*** Document passage
# Home Depot 2000.



## WisePainter (Dec 27, 2008)

Dug these monsters up, completed 4 from St. Joe. MI. up to Houghton Lake.
I acted as foreman on 2 of them, the Boss fell ill.

this is when digital cameras were $750.00 for 2 mp.
these are scanned from photos.

enjoy.

mods please adjust if they are poohangled...thank you.


----------



## WisePainter (Dec 27, 2008)

oh wow, they are every which way...


----------



## prototype66 (Mar 13, 2008)

did you do the one in Lansing too?


----------



## WisePainter (Dec 27, 2008)

prototype66 said:


> did you do the one in Lansing too?


I did not.


----------



## NEPS.US (Feb 6, 2008)

Was that in the Home Depot "boom" era?


----------



## Lambrecht (Feb 8, 2010)

Did Pauly help you?


----------



## WisePainter (Dec 27, 2008)

NEPS.US said:


> Was that in the Home Depot "boom" era?


Airwolf style helicopters were swooping in low and landing in the parking areas.
Suits would emerge, point to stuff, nod, get in, and swoosh...gone.
What a time!



Lambrecht said:


> Did Pauly help you?


lol.

He sure loves his fast food repaint angle.
Maybe someday he'll enter deeper waters...


----------



## Workaholic (Apr 17, 2007)

How many guys were you in charge of? How many man hours does it take to do the interior? Exterior?


----------



## WisePainter (Dec 27, 2008)

workaholic said:


> how many guys were you in charge of? How many man hours does it take to do the interior? Exterior?


$8,000.


----------



## straight_lines (Oct 17, 2007)

Wut?


----------



## jack pauhl (Nov 10, 2008)

Were you required to use BEHR? Come on.. couldn't resist.


----------



## Workaholic (Apr 17, 2007)

WisePainter said:


> $8,000.


HD's are the BK's of the box stores I take it.


----------



## WisePainter (Dec 27, 2008)

jack pauhl said:


> Were you required to use BEHR? Come on.. couldn't resist.


All of the verticals were ICI DeVoe Dulux.
The decks were S.W. dryfall, both alkyd and waterbase.

The orange stripe along the front wall was my job, hated it, but learned how to stripe without laser lines.
They were expensive back then!


----------



## WisePainter (Dec 27, 2008)

Workaholic said:


> HD's are the BK's of the box stores I take it.


Pretty much.
It was the beginning of the end for pricing.
******
- _Activities_
• a. In the Home Depot 2000 thread, which paint brand was used on all of the verticals?
• b. Continue the Home Depot 2000 thread from its last post onward.
*** Source data
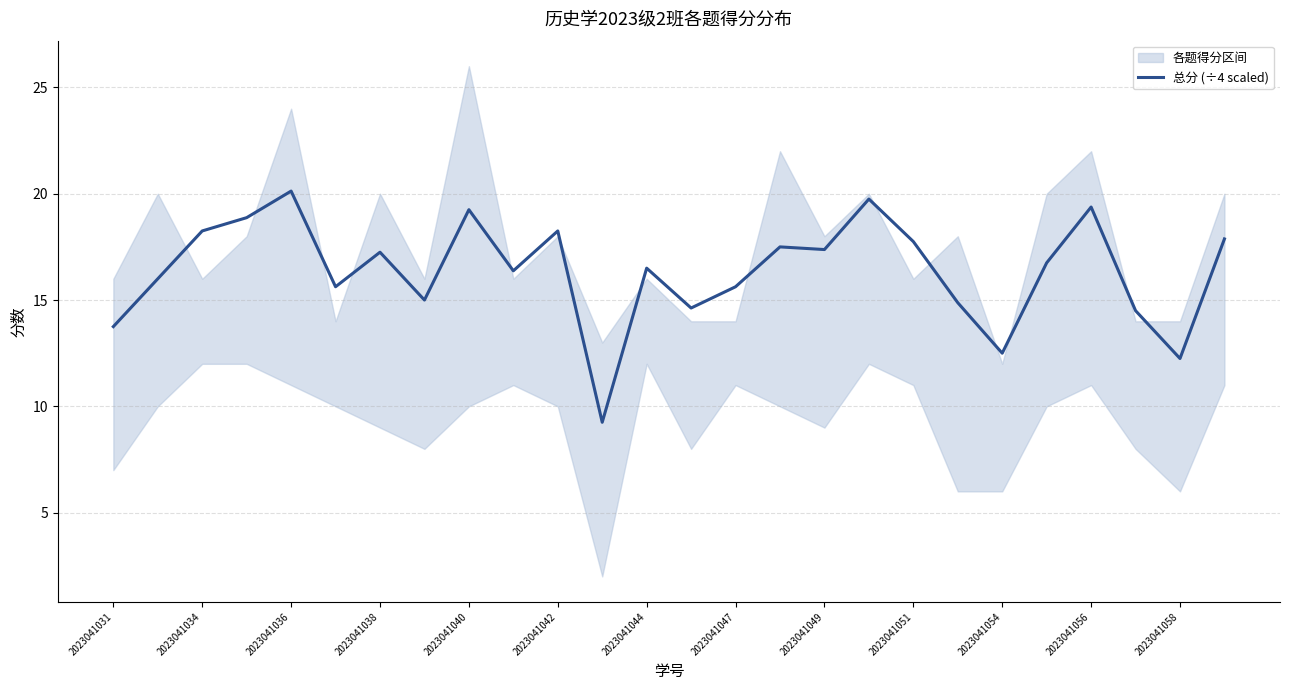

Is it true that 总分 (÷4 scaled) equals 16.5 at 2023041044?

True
******
- _Answers for the tasks_
• a. ICI DeVoe Dulux.

• b.
5 HD stores a day had to open or the losses were huge.
Looking back, I wish I had nothing to do with 1 of the companies that destroyed the construction industry.

I was supporting my new Wife and first daughter...

Unfortunately I was away for her first steps.


----------



## WisePainter (Dec 27, 2008)

Workaholic said:


> How many guys were you in charge of? How many man hours does it take to do the interior? Exterior?


3 guys, it would take a month to finish.
Tons of orange box steel in the vestibules had to be handrolled 2 coats, look up when you walk in next time.
I wasn't allowed to see #'s, the boss was a freak, Bender knows him.

The union guys made our job impossible.


----------



## WisePainter (Dec 27, 2008)

eacg bolt on all the orange steel racks were pneumatically torqued...it was deafening.


----------



## TJ Paint (Jun 18, 2009)

WisePainter said:


> Airwolf style helicopters were swooping in low and landing in the parking areas.


:thumbup:


----------



## WisePainter (Dec 27, 2008)

TJ Paint said:


> :thumbup:


The first time I was up in the lift, and it caused me to duck and drop the gun.
Friggin millionaire cowboys


----------



## Bender (Aug 10, 2008)

WisePainter said:


> 3 guys, it would take a month to finish.
> Tons of orange box steel in the vestibules had to be handrolled 2 coats, look up when you walk in next time.
> I wasn't allowed to see #'s, the boss was a freak, Bender knows him
> 
> The union guys made our job impossible.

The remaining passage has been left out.